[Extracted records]
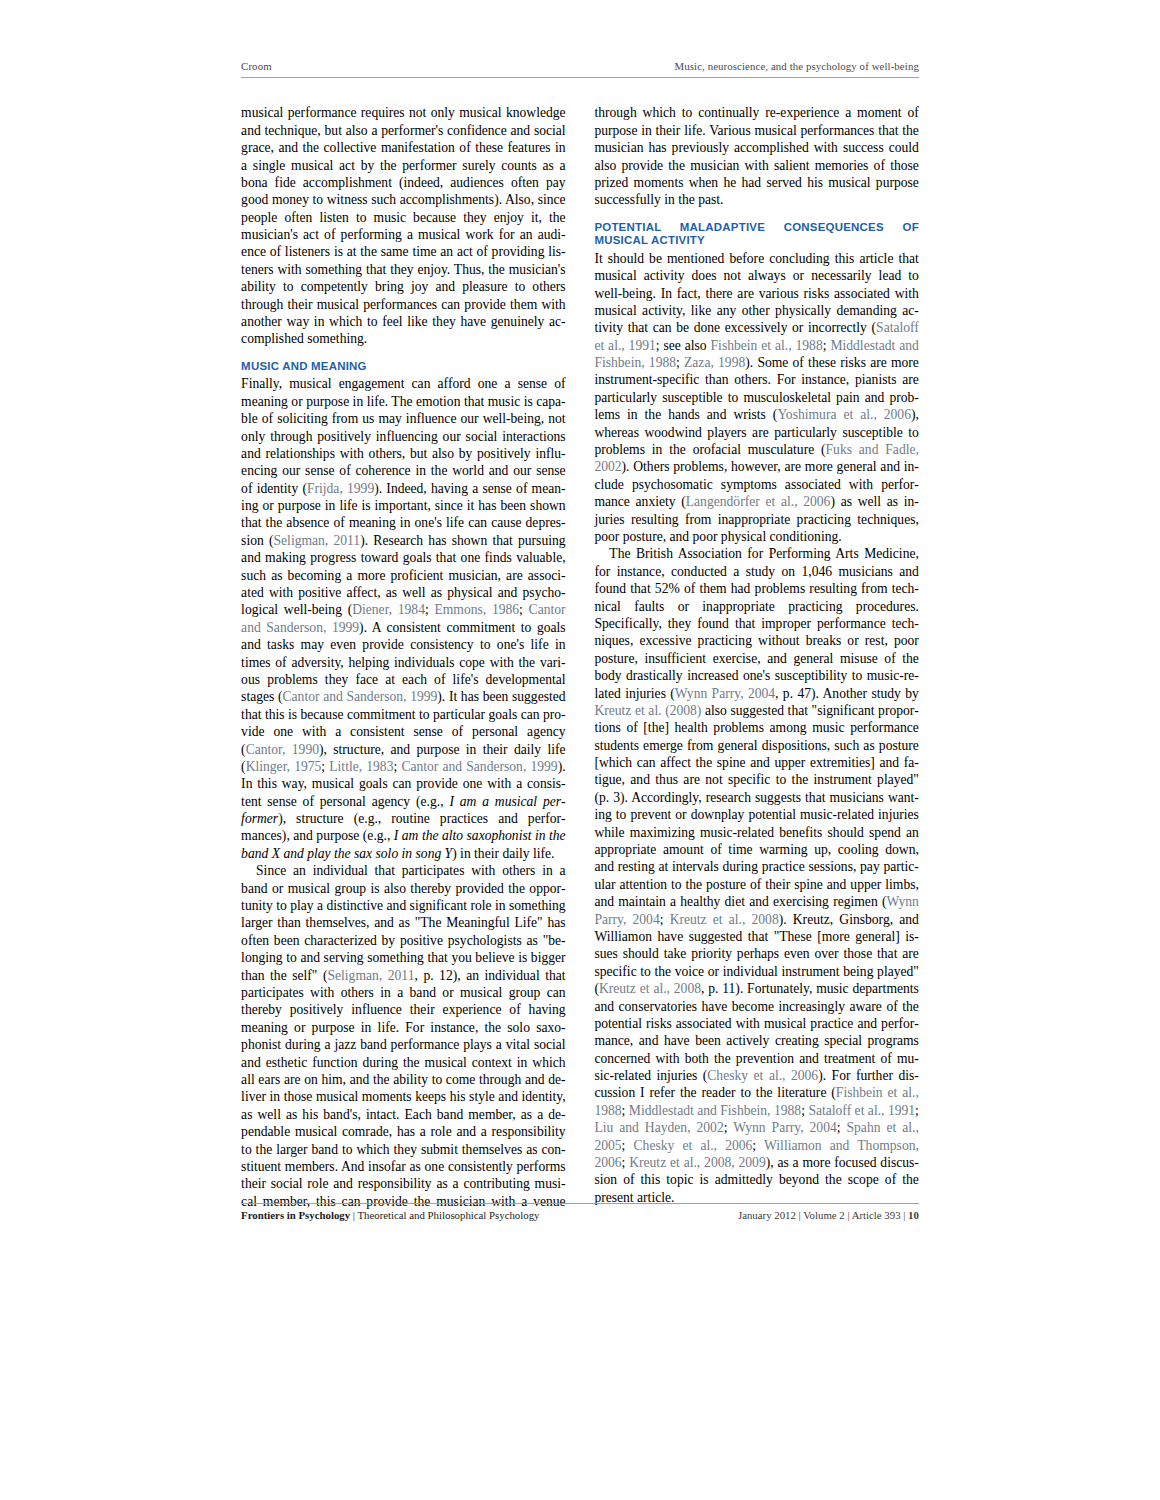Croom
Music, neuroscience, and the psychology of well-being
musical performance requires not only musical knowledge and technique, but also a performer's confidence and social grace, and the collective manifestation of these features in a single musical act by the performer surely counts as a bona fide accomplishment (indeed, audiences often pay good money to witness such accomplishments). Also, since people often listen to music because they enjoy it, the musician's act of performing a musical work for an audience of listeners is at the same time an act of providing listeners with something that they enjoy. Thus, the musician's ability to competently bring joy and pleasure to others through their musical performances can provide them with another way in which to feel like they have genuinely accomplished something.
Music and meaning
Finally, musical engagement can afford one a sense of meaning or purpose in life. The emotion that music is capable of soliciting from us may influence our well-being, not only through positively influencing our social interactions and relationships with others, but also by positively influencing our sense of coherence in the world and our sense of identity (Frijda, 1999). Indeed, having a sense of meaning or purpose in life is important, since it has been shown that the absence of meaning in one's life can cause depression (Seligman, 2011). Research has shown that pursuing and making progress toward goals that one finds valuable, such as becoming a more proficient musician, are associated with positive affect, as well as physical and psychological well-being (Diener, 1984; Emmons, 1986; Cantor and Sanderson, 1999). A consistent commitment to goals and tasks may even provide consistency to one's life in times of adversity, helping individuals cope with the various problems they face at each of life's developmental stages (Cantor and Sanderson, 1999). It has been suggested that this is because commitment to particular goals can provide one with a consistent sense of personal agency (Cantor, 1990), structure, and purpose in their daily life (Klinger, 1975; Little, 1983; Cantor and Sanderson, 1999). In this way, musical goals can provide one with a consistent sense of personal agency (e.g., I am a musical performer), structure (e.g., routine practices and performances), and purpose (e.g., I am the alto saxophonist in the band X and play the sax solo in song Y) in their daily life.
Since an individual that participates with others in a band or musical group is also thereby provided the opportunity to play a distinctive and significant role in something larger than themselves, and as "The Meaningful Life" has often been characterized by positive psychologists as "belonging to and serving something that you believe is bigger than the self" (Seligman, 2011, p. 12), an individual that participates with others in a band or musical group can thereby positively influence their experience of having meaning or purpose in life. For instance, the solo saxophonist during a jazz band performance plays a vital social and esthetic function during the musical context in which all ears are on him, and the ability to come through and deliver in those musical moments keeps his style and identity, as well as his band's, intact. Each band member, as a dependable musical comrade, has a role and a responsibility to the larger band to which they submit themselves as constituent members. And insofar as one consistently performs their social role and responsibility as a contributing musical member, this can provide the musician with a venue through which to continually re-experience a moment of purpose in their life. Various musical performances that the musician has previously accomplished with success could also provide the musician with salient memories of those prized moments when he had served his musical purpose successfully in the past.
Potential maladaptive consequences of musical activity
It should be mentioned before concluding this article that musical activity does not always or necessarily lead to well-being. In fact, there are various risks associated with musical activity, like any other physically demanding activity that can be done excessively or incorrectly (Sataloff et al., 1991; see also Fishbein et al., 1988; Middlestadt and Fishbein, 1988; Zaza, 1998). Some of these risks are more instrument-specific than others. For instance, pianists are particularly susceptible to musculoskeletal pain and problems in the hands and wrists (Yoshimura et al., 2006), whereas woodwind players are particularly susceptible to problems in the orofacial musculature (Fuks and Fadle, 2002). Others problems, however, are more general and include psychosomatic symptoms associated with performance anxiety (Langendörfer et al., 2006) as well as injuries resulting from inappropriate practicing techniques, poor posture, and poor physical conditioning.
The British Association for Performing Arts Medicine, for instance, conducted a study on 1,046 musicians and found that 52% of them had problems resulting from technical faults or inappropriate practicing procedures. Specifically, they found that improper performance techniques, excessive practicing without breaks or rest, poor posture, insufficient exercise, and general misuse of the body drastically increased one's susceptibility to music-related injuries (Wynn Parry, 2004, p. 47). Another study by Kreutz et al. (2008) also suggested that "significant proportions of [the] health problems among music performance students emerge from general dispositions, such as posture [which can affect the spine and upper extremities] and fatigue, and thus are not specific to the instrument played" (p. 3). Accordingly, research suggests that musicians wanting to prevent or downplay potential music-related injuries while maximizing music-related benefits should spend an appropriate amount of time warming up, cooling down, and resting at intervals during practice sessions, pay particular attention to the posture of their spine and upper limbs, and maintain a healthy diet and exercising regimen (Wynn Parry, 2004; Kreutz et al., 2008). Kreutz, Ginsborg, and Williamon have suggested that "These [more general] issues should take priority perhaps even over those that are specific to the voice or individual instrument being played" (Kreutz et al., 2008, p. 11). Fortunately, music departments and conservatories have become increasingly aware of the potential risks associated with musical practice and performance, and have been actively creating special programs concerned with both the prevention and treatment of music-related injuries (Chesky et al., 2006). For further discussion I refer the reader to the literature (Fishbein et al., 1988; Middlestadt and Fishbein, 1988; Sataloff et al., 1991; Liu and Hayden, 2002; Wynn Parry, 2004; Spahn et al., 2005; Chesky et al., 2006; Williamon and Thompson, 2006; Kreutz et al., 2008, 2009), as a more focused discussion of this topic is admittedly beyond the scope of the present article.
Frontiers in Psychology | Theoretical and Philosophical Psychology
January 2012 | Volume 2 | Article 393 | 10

Work to be completed
The answer must be a word-for-word copy of all the entries, containing no pictures.

Exercise result
Croom
Music, neuroscience, and the psychology of well-being
musical performance requires not only musical knowledge and technique, but also a performer's confidence and social grace, and the collective manifestation of these features in a single musical act by the performer surely counts as a bona fide accomplishment (indeed, audiences often pay good money to witness such accomplishments). Also, since people often listen to music because they enjoy it, the musician's act of performing a musical work for an audience of listeners is at the same time an act of providing listeners with something that they enjoy. Thus, the musician's ability to competently bring joy and pleasure to others through their musical performances can provide them with another way in which to feel like they have genuinely accomplished something.
Music and meaning
Finally, musical engagement can afford one a sense of meaning or purpose in life. The emotion that music is capable of soliciting from us may influence our well-being, not only through positively influencing our social interactions and relationships with others, but also by positively influencing our sense of coherence in the world and our sense of identity (Frijda, 1999). Indeed, having a sense of meaning or purpose in life is important, since it has been shown that the absence of meaning in one's life can cause depression (Seligman, 2011). Research has shown that pursuing and making progress toward goals that one finds valuable, such as becoming a more proficient musician, are associated with positive affect, as well as physical and psychological well-being (Diener, 1984; Emmons, 1986; Cantor and Sanderson, 1999). A consistent commitment to goals and tasks may even provide consistency to one's life in times of adversity, helping individuals cope with the various problems they face at each of life's developmental stages (Cantor and Sanderson, 1999). It has been suggested that this is because commitment to particular goals can provide one with a consistent sense of personal agency (Cantor, 1990), structure, and purpose in their daily life (Klinger, 1975; Little, 1983; Cantor and Sanderson, 1999). In this way, musical goals can provide one with a consistent sense of personal agency (e.g., I am a musical performer), structure (e.g., routine practices and performances), and purpose (e.g., I am the alto saxophonist in the band X and play the sax solo in song Y) in their daily life.
Since an individual that participates with others in a band or musical group is also thereby provided the opportunity to play a distinctive and significant role in something larger than themselves, and as "The Meaningful Life" has often been characterized by positive psychologists as "belonging to and serving something that you believe is bigger than the self" (Seligman, 2011, p. 12), an individual that participates with others in a band or musical group can thereby positively influence their experience of having meaning or purpose in life. For instance, the solo saxophonist during a jazz band performance plays a vital social and esthetic function during the musical context in which all ears are on him, and the ability to come through and deliver in those musical moments keeps his style and identity, as well as his band's, intact. Each band member, as a dependable musical comrade, has a role and a responsibility to the larger band to which they submit themselves as constituent members. And insofar as one consistently performs their social role and responsibility as a contributing musical member, this can provide the musician with a venue through which to continually re-experience a moment of purpose in their life. Various musical performances that the musician has previously accomplished with success could also provide the musician with salient memories of those prized moments when he had served his musical purpose successfully in the past.
Potential maladaptive consequences of musical activity
It should be mentioned before concluding this article that musical activity does not always or necessarily lead to well-being. In fact, there are various risks associated with musical activity, like any other physically demanding activity that can be done excessively or incorrectly (Sataloff et al., 1991; see also Fishbein et al., 1988; Middlestadt and Fishbein, 1988; Zaza, 1998). Some of these risks are more instrument-specific than others. For instance, pianists are particularly susceptible to musculoskeletal pain and problems in the hands and wrists (Yoshimura et al., 2006), whereas woodwind players are particularly susceptible to problems in the orofacial musculature (Fuks and Fadle, 2002). Others problems, however, are more general and include psychosomatic symptoms associated with performance anxiety (Langendörfer et al., 2006) as well as injuries resulting from inappropriate practicing techniques, poor posture, and poor physical conditioning.
The British Association for Performing Arts Medicine, for instance, conducted a study on 1,046 musicians and found that 52% of them had problems resulting from technical faults or inappropriate practicing procedures. Specifically, they found that improper performance techniques, excessive practicing without breaks or rest, poor posture, insufficient exercise, and general misuse of the body drastically increased one's susceptibility to music-related injuries (Wynn Parry, 2004, p. 47). Another study by Kreutz et al. (2008) also suggested that "significant proportions of [the] health problems among music performance students emerge from general dispositions, such as posture [which can affect the spine and upper extremities] and fatigue, and thus are not specific to the instrument played" (p. 3). Accordingly, research suggests that musicians wanting to prevent or downplay potential music-related injuries while maximizing music-related benefits should spend an appropriate amount of time warming up, cooling down, and resting at intervals during practice sessions, pay particular attention to the posture of their spine and upper limbs, and maintain a healthy diet and exercising regimen (Wynn Parry, 2004; Kreutz et al., 2008). Kreutz, Ginsborg, and Williamon have suggested that "These [more general] issues should take priority perhaps even over those that are specific to the voice or individual instrument being played" (Kreutz et al., 2008, p. 11). Fortunately, music departments and conservatories have become increasingly aware of the potential risks associated with musical practice and performance, and have been actively creating special programs concerned with both the prevention and treatment of music-related injuries (Chesky et al., 2006). For further discussion I refer the reader to the literature (Fishbein et al., 1988; Middlestadt and Fishbein, 1988; Sataloff et al., 1991; Liu and Hayden, 2002; Wynn Parry, 2004; Spahn et al., 2005; Chesky et al., 2006; Williamon and Thompson, 2006; Kreutz et al., 2008, 2009), as a more focused discussion of this topic is admittedly beyond the scope of the present article.
Frontiers in Psychology | Theoretical and Philosophical Psychology
January 2012 | Volume 2 | Article 393 | 10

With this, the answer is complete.